Researchers used an AI technique called reinforcement learning to help a two-legged robot nicknamed Cassie to run 400 meters, over varying terrains, and execute standing long jumps and high jumps, without being trained explicitly on each movement. Reinforcement learning works by rewarding or penalizing an AI as it tries to carry out an objective. In this case, the approach taught the robot to generalize and respond in new scenarios, instead of freezing like its predecessors may have done. 

“We wanted to push the limits of robot agility,” says Zhongyu Li, a PhD student at University of California, Berkeley, who worked on the project, which has not yet been peer-reviewed. “The high-level goal was to teach the robot to learn how to do all kinds of dynamic motions the way a human does.”

The team used a simulation to train Cassie, an approach that dramatically speeds up the time it takes it to learn—from years to weeks—and enables the robot to perform those same skills in the real world without further fine-tuning.

Firstly, they trained the neural network that controlled Cassie to master a simple skill from scratch, such as jumping on the spot, walking forward, or running forward without toppling over. It was taught by being encouraged to mimic motions it was shown, which included motion capture data collected from a human and animations demonstrating the desired movement.

After the first stage was complete, the team presented the model with new commands encouraging the robot to perform tasks using its new movement skills. Once it became proficient at performing the new tasks in a simulated environment, they then diversified the tasks it had been trained on through a method called task randomization. 

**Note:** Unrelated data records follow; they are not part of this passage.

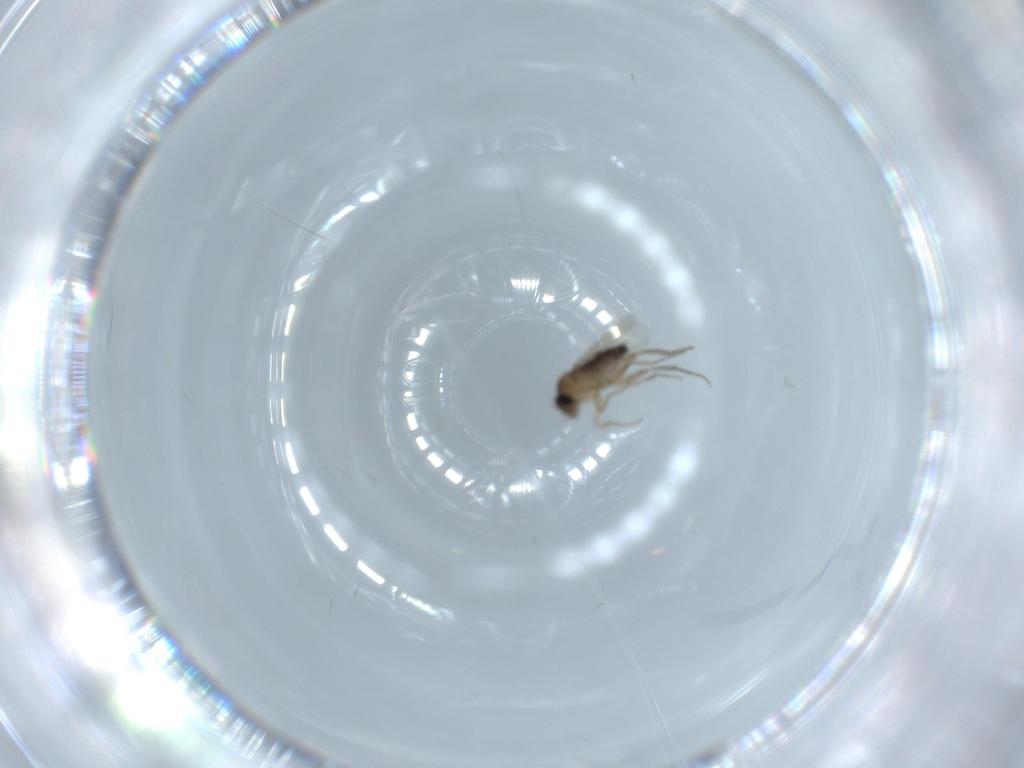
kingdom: Animalia
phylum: Arthropoda
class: Insecta
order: Diptera
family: Phoridae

This makes the robot much more prepared for unexpected scenarios. For example, the robot was able to maintain a steady running gait while being pulled sideways by a leash. “We allowed the robot to utilize the history of what it’s observed and adapt quickly to the real world,” says Li.

Cassie completed a 400-meter run in two minutes and 34 seconds, then jumped 1.4 meters in the long jump without needing additional training.

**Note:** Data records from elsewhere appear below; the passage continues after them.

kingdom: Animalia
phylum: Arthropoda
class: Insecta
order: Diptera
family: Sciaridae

The researchers are now planning on studying how this kind of technique could be used to train robots equipped with on-board cameras. This will be more challenging than completing actions blind, adds Alan Fern, a professor of computer science at Oregon State University who helped to develop the Cassie robot but was not involved with this project.

“The next major step for the field is humanoid robots that do real work, plan out activities, and actually interact with the physical world in ways that are not just interactions between feet and the ground,” he says.